I'm using Python 3.6.1 and Django 1.11.

You could define a custom InlineModelAdmin like so:

class BarInline(admin.TabularInline):
    model = Bar.foos.through

and use it in your FooAdmin :

class FooAdmin(admin.ModelAdmin):
"""Foo admin."""
    model = Foo
    inlines = [
        BarInline,
    ]

Have a look at this part of the django documentation .
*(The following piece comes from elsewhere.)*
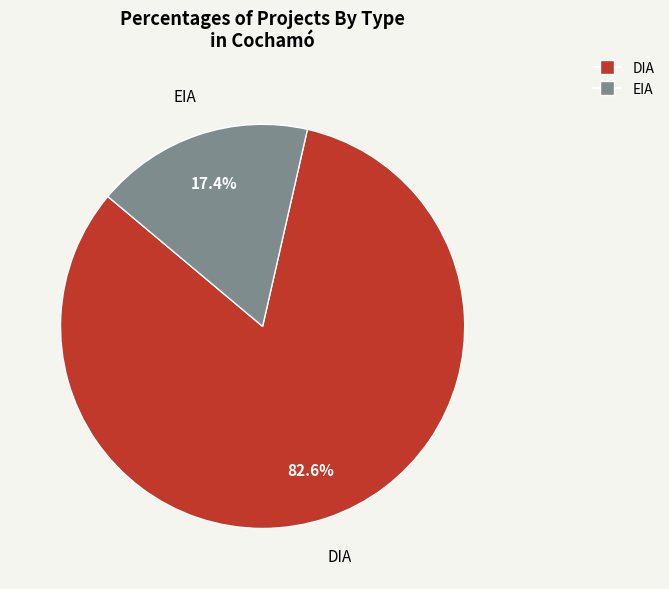

To the nearest percent, what portion does DIA represent?

83%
You can define custom fields for list_display like this:

@admin.register(Foo)
class FooAdmin(admin.ModelAdmin):
    """Foo admin."""

    list_display = ('name', 'get_bars')
    search_fields = ('name',)

    def get_bars(self, obj):
        return obj.bars.all()

This is a very simple example, but I hope it can help you as a starting point.

EDIT:

You can display the associated objects in the edit form as readonly:

readonly_fields = ('get_bars',)
fields = ('name', 'get_bars')

There is a module called django-admin-extend which provides a generic mechanism to define "Bidirectional many to many fields". I'm not sure if it still works, because the last contribution is two years old, bit it should be worth giving it a try.

This code below can display both Foo and Bar models in many-to-many relationship on the same page in Django Admin:

class BarInline(admin.TabularInline):
    model = Bar.foos.through

@admin.register(Foo)
class FooAdmin(admin.ModelAdmin):
    inlines = (BarInline,)

Be careful, if using model = Bar instead of model = Bar.foos.through in many-to-many relationship as shown below:

class BarInline(admin.TabularInline):
    # model = Bar.foos.through
    model = Bar # This will get error

@admin.register(Foo)
class FooAdmin(admin.ModelAdmin):
    inlines = (BarInline,)

You will get the error below:

ERRORS: <class 'xxx.admin.BarInline'>: (admin.E202) 'xxx.Bar' has no ForeignKey to 'xxx.Foo'.